Папа поджал губы и пристально глянул на Веру, но не промолвил ни слова.
– Вер, ну ты как маленькая! Это ж цветы! Папа и семена – суть две вещи неразрывные! – рассмеялась Надя. – Ты же помнишь, Мама говорила, что наш Папа «электрик по специальности и садовник по призванию».
– Бог даст, въедем в новый дом, засадим лужайку… – глядя на небо, мечтательно заговорил Папа. – Клумбу сделаем, будем цветами любоваться и Маму вспоминать…
– А я бы прямо сейчас к Маме пошла, если бы могла. Только без семян… Мне с ней петь нравилось. Так и пела бы с ней, всю вечность…
Надя посмотрела на звёзды, постепенно исчезающие за надвигающейся тучей.
– Так, ладно. Я понимаю, что вам холодно и страшно, но всё-таки постарайтесь уснуть, – распорядился Папа, доставая спальник.
– А как же история!
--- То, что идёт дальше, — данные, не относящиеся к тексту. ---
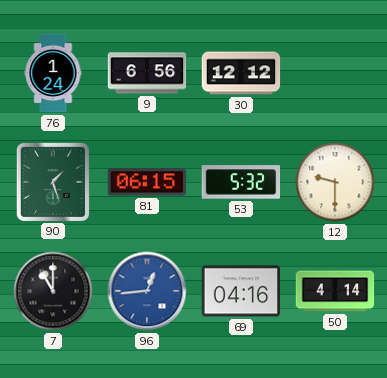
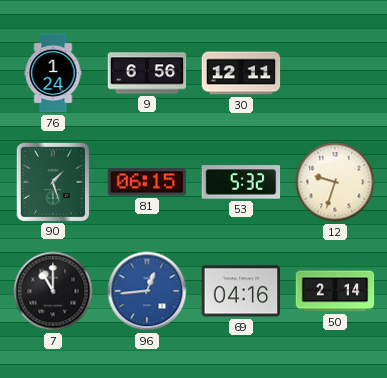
30: 12:12 -> 12:11
12: 9:30 -> 9:33
50: 4:14 -> 2:14
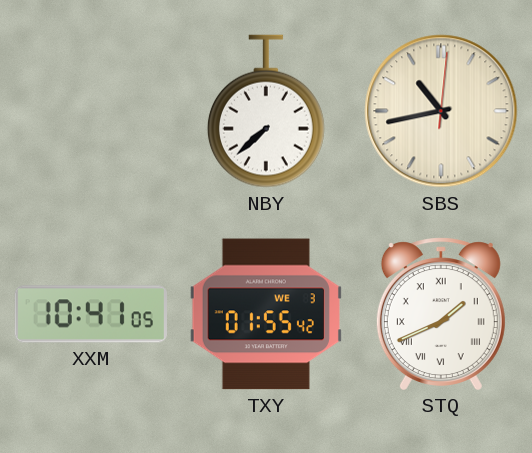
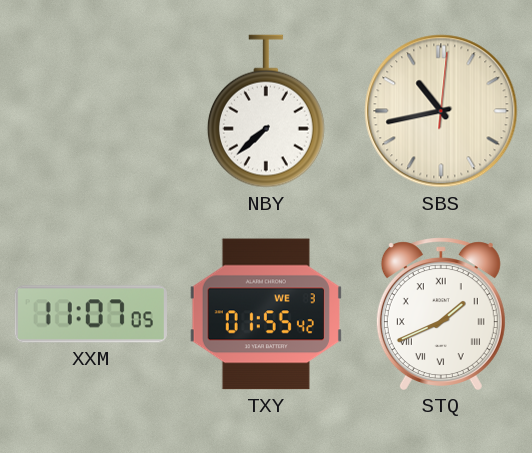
XXM: 10:41 -> 11:07
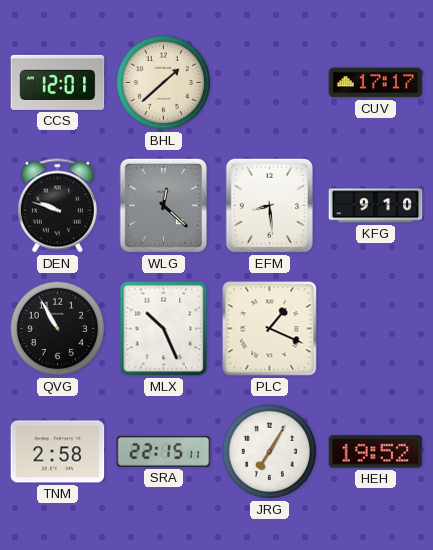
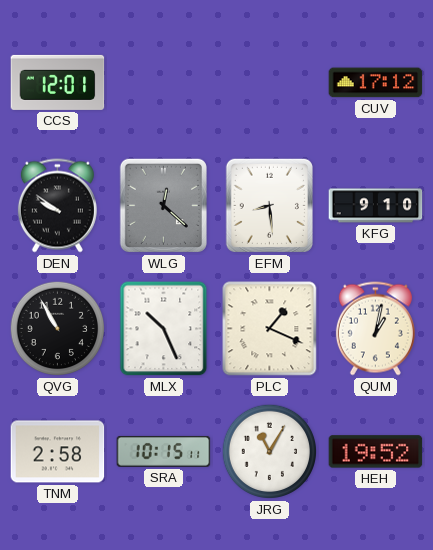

Ну, Папа! Сказка на ночь? – Любочка смотрела на него умоляющими глазами.
– Радость моя, – ответил он, – …я еле живой, и у меня болит под лопаткой, какие истории?!
– Ну, хотя бы коротенькую. Пожалуйста… – взмолилась Люба.
– Давай, Пап! Пара минут ничего не решат! – подключилась Вера.
– Ладно, – сдался он. – Только на историю у меня сил нет. А вот одно стихотворение, катакомбное, я сейчас вспомнил. Из того старого сборника…
Папа нахмурил лоб.
– «Безымянные поэты»? – подсказала Надя.
– Да, точно, оттуда, – вспомнил Папа и начал негромко читать:
«Отчего же по ночам я свои слагаю стоны,
Отчего, тоскою полны, звуки льются к небесам?
Отчего во тьме небес не найдётся мне ответа?..
Отчего же для Поэта Своих уст Ты не отверз?
На холодной, злой земле нет давно уж мне отрады.
Только чёрные громады мрачно реют вдалеке.
Но теперь моя слеза тихо падает на землю,
Я Твоим глаголам внемлю, созерцая небеса!»
– А у них правда имён не было? – спросила Любочка после длинной паузы.
– Да имена-то были, конечно. Но это же катакомбная лирика. Имена не сохранились, только номера на могилах…
– Жуть какая! – вздрогнула Вера.
– Ну да. Жутко… Но именно это стихотворение подписано. Автор – «Подвальный Певец». Это псевдоним, конечно… Наверное, в тюрьме мест не было, и его в подвале держали, – произнёс Папа с тяжёлым вздохом. – Но мне эти стихи нравятся. Читаешь их, и ясно становится, что им было намного хуже, чем нам.
– Да нам тут тоже не сладко! – бросила Вера.
– Ну, нас, по крайней мере, не расстреливают… – задумчиво сказала Надя.
– Так! Всё, дети, – Папа встал и хлопнул себя по коленям. – Поболтали и спать! Любочка, надеюсь, что сегодня тебе не приснится кошмар. И во сне не придёт человек со шрамом.
– Он не приходит, он всегда на коленях стоит, как будто молится. Я уже столько раз его видела, что давно перестала бояться. Он и не страшный вовсе. Он несчастный какой-то, смотрит в пол и просит выпустить его на свободу. Я во сне говорю: – Скажи мне, как тебя выпустить? – а он молчит… – опечалилась Люба.
– Вот, Пап! Ну что я говорила! Она с ними разговаривает! – возмутилась Вера.
– Да, Люба, мы же вроде договорились? Помнишь, что сказал доктор? Никаких разговоров! – примирительно произнёс Папа.
– Но я не могу. Он такой несчастный. Мне его жалко…
– Люба! Он нереален! Это плод твоего больного воображения, – почти кричала Вера. – Если он снова придёт, никаких разговоров с ним! И вообще с кем-либо! Рот на замок! Иначе совсем умом тронешься.
– Да, милая, по сути, она права, – кивнул головой Папа и посмотрел на младшую дочь с сочувствием. – Ложись и постарайся заснуть.
Люба обиженно поджала губы и завернулась в спальный мешок.
– Может быть, я и вправду схожу с ума, просто не замечаю этого. Ну и что, что после таких разговоров во сне мне легко и радостно? – тихо проворчала Люба. – Ведь с другими, нормальными людьми, не происходит ничего подобного. Может быть, Вера права, и мне надо лечиться? —подумала она и застегнула спальник.
–– Но если это и болезнь, то очень приятная, – прошептала она, закрывая глаза.
Усталость и напряжение длинного дня быстро дали о себе знать, и Люба уснула почти моментально. Сон, который ей снился, она видела уже десятки раз. Но никогда не рассказывала о нём. Она наслаждалась им тихо. В одиночку.